En effet, il y a un an, jour pour jour, M. le Président de la République arrivait sur notre île pour présenter ses voeux à l’Outre-mer. Alexis Chaussalet (alors secrétaire de l’UNL) avait reçu une invitation en raison de son mandat d’élu au Conseil municipal des jeunes de la commune du Tampon. En se rendant à l’aéroport il avait tout d’abord était arrêté, fouillé, puis suivi sur l’ensemble
de la soirée par les Renseignements généraux en civils. Le lendemain (19 janvier), il était invité à l’inauguration du Parc des palmiers dans la commune où il exerçait son mandat. En se rendant sur les lieux, l’histoire s’est répétée mais durcie. Ce sont toutes les forces présentes (RG, garde rapprochée de N. Sarkozy, Police nationale, gendarmerie, CRS... ) qui l’avaient tour à tour écarté pour l’interroger de façon brutale sur sa venue. Et c’est ensuite après l’arrivée de Didier Robert, qu’il a été empoigné violemment par 4 gendarmes, s’est fait confisquer son invitation par ces mêmes gendarmes et a été conduit dans un hangar pendant 2 heures entouré d’une dizaine de militaires armés avec en prime des injures et des menaces constamment. Il ne pouvait ni bouger, ni parler, ni téléphoner. À la suite de cette affaire et d’une enquête des journalistes, la préfecture avait reconnu avoir « ordonné son arrestation pour raison d’appartenance syndicale » bafouant ainsi un droit constitutionnel publiquement !

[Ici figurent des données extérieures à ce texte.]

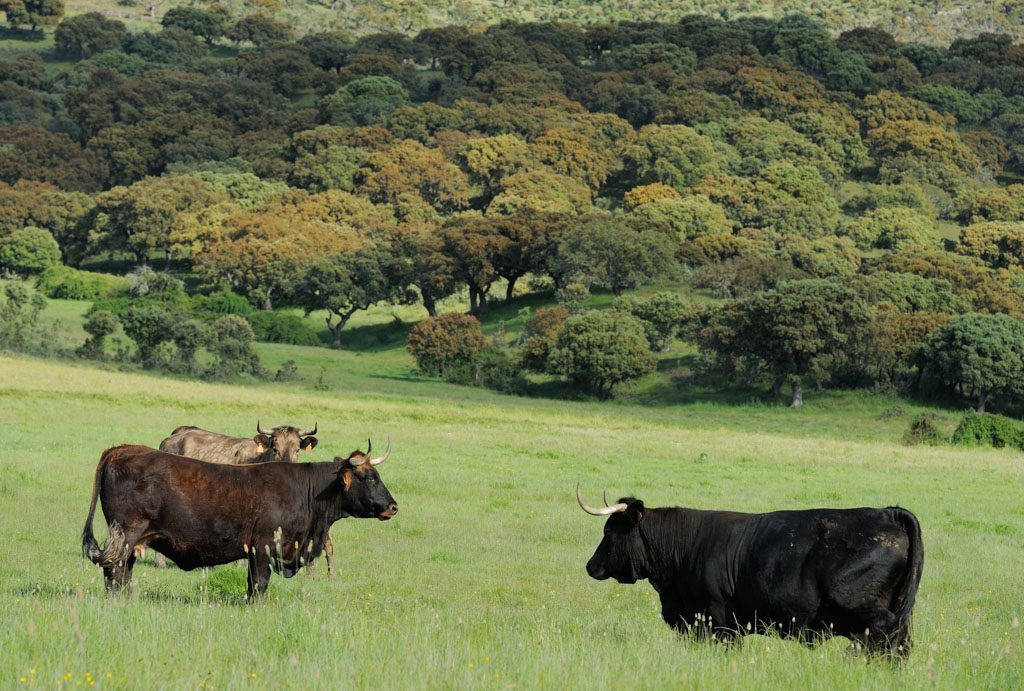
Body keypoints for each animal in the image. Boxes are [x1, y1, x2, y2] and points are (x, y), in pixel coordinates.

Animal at [81, 441, 397, 600]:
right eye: (368, 477)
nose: (393, 507)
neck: (306, 491)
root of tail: (121, 449)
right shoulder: (263, 548)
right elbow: (259, 585)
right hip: (126, 535)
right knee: (113, 570)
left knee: (122, 571)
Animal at [576, 486, 923, 659]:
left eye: (610, 531)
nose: (591, 566)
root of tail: (887, 512)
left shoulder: (719, 618)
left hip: (862, 607)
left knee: (885, 636)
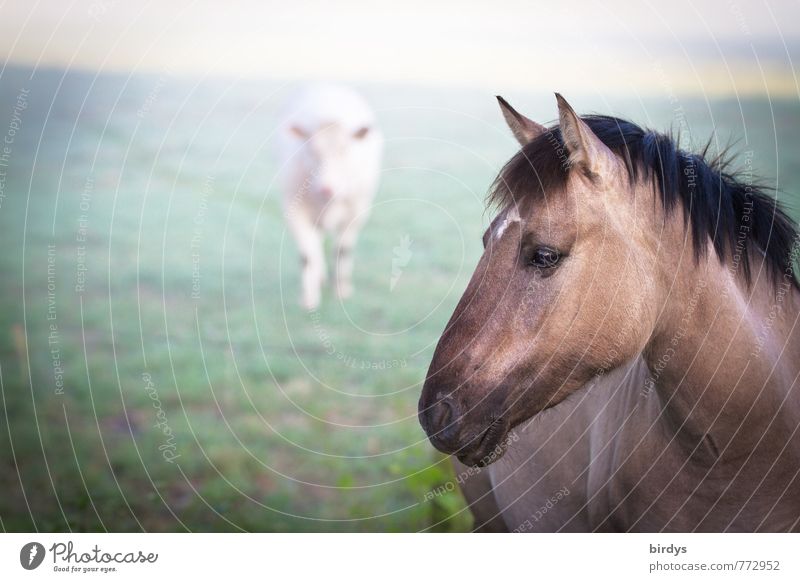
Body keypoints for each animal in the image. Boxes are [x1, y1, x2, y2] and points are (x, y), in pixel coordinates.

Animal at [278, 84, 384, 310]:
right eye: (311, 150)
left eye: (345, 150)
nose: (326, 188)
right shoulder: (294, 209)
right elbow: (306, 255)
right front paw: (309, 298)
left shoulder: (357, 210)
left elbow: (342, 250)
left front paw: (342, 291)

Un an après, il est de nouveau invité. Ainsi la Fédération UNL Réunion sera représentée à cette cérémonie et ne compte pas rester muette face à un Président qui ne respecte plus la jeunesse, refuse le dialogue, et détruit notre service public d’Éducation.
Reste à savoir s’il pourra entrer, espérons que son mandat d’élu national aura plus de poids pour refaire naître un semblant de démocratie.